Collected data:

******

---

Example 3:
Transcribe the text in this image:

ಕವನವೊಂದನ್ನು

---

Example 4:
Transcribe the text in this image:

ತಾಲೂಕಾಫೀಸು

******

REQUIRED WORK:
Retype the records above exactly, so that no line differs from its source.

THE COMPLETED TASK:
---

Example 3:
Transcribe the text in this image:

ಕವನವೊಂದನ್ನು

---

Example 4:
Transcribe the text in this image:

ತಾಲೂಕಾಫೀಸು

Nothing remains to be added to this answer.